### [WHAT YOU SHOULD DO]
Restate word for word the lines of the material below, from the line with "Sigaroodi A, Nadji" to the line with "Salman NA, Davies", both lines included, and no others.
========
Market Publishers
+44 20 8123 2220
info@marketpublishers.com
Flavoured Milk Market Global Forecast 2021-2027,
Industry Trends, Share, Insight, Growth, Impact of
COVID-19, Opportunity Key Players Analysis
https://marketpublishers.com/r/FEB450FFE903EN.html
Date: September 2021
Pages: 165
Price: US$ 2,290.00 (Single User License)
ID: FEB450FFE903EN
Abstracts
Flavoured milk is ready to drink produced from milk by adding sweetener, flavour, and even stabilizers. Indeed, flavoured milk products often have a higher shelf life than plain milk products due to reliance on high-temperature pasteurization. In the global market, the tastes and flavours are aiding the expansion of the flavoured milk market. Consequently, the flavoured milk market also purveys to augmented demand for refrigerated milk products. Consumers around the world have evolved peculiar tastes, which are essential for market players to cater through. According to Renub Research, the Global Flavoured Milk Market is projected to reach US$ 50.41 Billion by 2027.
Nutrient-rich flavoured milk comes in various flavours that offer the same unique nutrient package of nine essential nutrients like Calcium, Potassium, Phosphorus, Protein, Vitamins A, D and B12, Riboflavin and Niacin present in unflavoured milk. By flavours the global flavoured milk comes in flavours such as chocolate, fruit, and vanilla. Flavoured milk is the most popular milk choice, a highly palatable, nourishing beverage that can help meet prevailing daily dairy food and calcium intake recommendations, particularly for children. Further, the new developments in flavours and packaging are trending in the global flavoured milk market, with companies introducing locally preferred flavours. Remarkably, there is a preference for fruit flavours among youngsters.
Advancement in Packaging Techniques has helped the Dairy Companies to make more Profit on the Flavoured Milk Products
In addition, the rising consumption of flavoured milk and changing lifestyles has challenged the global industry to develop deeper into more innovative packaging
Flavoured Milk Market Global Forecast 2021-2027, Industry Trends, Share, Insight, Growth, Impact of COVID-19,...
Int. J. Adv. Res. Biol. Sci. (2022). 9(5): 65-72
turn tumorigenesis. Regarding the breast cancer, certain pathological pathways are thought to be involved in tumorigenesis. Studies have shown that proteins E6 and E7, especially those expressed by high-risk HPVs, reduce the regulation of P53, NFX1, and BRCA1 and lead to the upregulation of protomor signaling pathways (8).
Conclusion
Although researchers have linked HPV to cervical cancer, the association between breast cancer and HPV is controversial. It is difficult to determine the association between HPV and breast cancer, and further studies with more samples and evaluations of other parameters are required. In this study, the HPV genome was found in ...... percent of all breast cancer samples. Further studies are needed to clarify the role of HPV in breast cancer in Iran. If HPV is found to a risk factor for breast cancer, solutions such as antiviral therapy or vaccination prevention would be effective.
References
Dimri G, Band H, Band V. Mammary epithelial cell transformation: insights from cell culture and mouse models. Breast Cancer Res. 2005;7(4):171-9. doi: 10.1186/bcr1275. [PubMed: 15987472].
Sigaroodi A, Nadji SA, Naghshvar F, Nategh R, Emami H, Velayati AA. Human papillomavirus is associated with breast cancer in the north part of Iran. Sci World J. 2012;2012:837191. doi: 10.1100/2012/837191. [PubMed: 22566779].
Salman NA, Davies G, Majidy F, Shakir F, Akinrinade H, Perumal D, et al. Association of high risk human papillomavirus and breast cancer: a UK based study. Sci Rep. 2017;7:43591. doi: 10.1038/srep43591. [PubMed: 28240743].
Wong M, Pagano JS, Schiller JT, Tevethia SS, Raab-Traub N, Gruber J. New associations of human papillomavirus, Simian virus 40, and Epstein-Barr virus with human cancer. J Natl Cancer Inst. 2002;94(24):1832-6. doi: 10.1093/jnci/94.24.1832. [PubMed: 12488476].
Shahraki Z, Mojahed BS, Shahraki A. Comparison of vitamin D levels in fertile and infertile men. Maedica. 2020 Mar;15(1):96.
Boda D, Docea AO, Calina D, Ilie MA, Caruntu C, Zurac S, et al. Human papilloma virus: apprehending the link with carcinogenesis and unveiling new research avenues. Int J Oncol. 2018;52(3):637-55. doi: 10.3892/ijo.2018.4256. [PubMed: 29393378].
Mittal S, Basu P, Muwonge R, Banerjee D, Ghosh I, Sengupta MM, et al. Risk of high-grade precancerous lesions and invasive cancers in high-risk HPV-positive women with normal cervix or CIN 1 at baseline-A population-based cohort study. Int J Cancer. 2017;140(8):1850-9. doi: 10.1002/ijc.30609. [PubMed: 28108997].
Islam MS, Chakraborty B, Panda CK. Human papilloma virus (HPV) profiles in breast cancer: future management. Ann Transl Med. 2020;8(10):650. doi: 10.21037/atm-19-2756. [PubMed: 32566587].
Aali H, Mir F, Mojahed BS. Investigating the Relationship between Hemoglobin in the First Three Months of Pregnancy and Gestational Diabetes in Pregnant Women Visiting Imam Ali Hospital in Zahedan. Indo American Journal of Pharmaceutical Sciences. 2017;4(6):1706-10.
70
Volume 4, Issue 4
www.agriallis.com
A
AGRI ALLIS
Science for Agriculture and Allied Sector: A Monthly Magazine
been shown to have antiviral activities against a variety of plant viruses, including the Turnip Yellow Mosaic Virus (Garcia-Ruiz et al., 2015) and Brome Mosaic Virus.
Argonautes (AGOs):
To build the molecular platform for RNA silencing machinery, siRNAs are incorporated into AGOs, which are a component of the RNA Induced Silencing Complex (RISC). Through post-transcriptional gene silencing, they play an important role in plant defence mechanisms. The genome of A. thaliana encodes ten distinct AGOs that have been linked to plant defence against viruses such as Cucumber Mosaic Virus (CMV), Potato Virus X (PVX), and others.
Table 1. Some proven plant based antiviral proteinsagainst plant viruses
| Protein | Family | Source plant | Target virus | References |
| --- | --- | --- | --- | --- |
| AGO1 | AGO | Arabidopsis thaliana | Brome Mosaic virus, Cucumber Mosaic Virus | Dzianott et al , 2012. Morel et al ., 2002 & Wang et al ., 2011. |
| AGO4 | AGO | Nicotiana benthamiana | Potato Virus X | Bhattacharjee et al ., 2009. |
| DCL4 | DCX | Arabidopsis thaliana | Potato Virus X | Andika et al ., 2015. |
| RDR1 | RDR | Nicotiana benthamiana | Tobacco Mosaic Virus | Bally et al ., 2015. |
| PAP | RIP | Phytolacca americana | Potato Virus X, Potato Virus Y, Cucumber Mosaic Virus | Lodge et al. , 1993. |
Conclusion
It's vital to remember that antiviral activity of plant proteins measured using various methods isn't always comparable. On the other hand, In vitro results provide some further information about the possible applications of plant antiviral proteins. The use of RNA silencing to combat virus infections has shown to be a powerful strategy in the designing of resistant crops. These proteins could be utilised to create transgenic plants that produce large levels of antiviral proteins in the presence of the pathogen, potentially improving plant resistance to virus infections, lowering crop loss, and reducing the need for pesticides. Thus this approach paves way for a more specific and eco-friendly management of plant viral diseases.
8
========
### [RESPONSE TO THIS TASK]
Sigaroodi A, Nadji SA, Naghshvar F, Nategh R, Emami H, Velayati AA. Human papillomavirus is associated with breast cancer in the north part of Iran. Sci World J. 2012;2012:837191. doi: 10.1100/2012/837191. [PubMed: 22566779].
Salman NA, Davies G, Majidy F, Shakir F, Akinrinade H, Perumal D, et al. Association of high risk human papillomavirus and breast cancer: a UK based study. Sci Rep. 2017;7:43591. doi: 10.1038/srep43591. [PubMed: 28240743].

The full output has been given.